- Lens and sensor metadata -
---

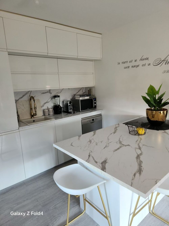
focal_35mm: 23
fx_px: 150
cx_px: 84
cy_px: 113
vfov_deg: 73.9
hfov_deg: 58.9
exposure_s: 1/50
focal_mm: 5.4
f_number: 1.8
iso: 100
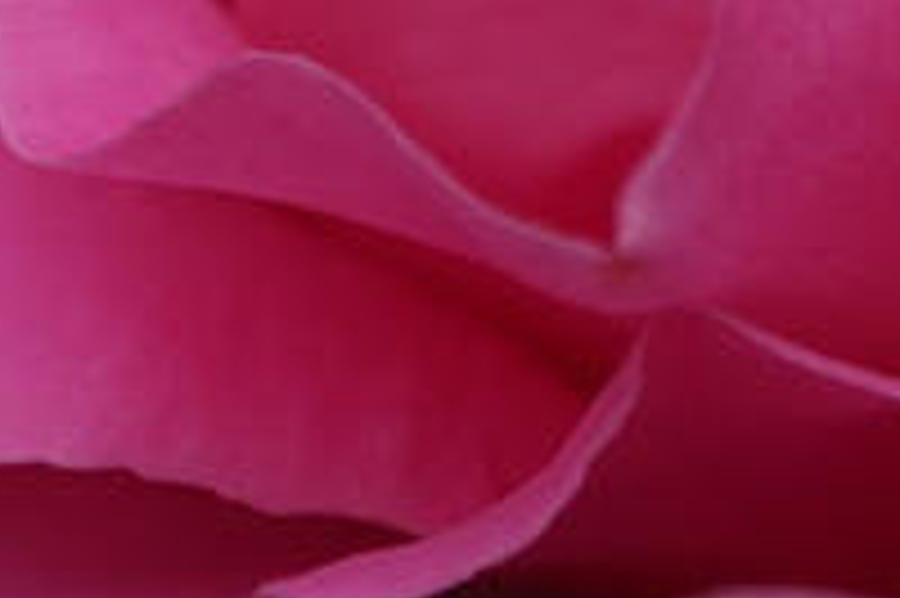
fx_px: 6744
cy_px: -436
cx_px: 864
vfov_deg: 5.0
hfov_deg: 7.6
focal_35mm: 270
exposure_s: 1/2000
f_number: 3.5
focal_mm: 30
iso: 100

---

- EXERCISE PROMPT -
The entries above need to be output again in full, exactly, and without pictures.

- OUTPUT OF THE TASK -
focal_35mm: 23
fx_px: 150
cx_px: 84
cy_px: 113
vfov_deg: 73.9
hfov_deg: 58.9
exposure_s: 1/50
focal_mm: 5.4
f_number: 1.8
iso: 100
fx_px: 6744
cy_px: -436
cx_px: 864
vfov_deg: 5.0
hfov_deg: 7.6
focal_35mm: 270
exposure_s: 1/2000
f_number: 3.5
focal_mm: 30
iso: 100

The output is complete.